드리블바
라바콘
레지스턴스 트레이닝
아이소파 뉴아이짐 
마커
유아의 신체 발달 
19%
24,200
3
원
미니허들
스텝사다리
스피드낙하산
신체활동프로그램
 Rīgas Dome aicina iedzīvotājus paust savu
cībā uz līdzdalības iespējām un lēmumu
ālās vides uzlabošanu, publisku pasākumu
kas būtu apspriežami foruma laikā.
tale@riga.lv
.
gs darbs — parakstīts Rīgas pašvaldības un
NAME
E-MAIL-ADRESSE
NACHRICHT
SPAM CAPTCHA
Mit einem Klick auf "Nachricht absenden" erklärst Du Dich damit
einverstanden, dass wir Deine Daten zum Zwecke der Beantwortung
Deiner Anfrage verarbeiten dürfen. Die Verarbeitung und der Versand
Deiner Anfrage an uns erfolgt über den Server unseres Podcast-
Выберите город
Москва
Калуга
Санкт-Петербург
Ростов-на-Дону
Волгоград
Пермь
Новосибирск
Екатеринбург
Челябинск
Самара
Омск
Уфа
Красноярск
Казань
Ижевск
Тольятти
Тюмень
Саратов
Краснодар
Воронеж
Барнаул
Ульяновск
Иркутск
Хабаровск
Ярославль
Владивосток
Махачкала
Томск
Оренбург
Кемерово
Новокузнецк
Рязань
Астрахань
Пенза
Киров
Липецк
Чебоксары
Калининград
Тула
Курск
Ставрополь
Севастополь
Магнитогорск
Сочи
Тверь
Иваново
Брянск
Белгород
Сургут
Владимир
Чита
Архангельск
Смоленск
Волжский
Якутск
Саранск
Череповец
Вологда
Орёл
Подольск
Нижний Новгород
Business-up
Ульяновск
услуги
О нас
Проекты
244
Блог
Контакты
★ ★ ★ ★
* [Requirement]: Reproduce every line of the records above in the same order, without changing a single character.

* [The completed task]:
드리블바
라바콘
레지스턴스 트레이닝
아이소파 뉴아이짐 
마커
유아의 신체 발달 
19%
24,200
3
원
미니허들
스텝사다리
스피드낙하산
신체활동프로그램
 Rīgas Dome aicina iedzīvotājus paust savu
cībā uz līdzdalības iespējām un lēmumu
ālās vides uzlabošanu, publisku pasākumu
kas būtu apspriežami foruma laikā.
tale@riga.lv
.
gs darbs — parakstīts Rīgas pašvaldības un
NAME
E-MAIL-ADRESSE
NACHRICHT
SPAM CAPTCHA
Mit einem Klick auf "Nachricht absenden" erklärst Du Dich damit
einverstanden, dass wir Deine Daten zum Zwecke der Beantwortung
Deiner Anfrage verarbeiten dürfen. Die Verarbeitung und der Versand
Deiner Anfrage an uns erfolgt über den Server unseres Podcast-
Выберите город
Москва
Калуга
Санкт-Петербург
Ростов-на-Дону
Волгоград
Пермь
Новосибирск
Екатеринбург
Челябинск
Самара
Омск
Уфа
Красноярск
Казань
Ижевск
Тольятти
Тюмень
Саратов
Краснодар
Воронеж
Барнаул
Ульяновск
Иркутск
Хабаровск
Ярославль
Владивосток
Махачкала
Томск
Оренбург
Кемерово
Новокузнецк
Рязань
Астрахань
Пенза
Киров
Липецк
Чебоксары
Калининград
Тула
Курск
Ставрополь
Севастополь
Магнитогорск
Сочи
Тверь
Иваново
Брянск
Белгород
Сургут
Владимир
Чита
Архангельск
Смоленск
Волжский
Якутск
Саранск
Череповец
Вологда
Орёл
Подольск
Нижний Новгород
Business-up
Ульяновск
услуги
О нас
Проекты
244
Блог
Контакты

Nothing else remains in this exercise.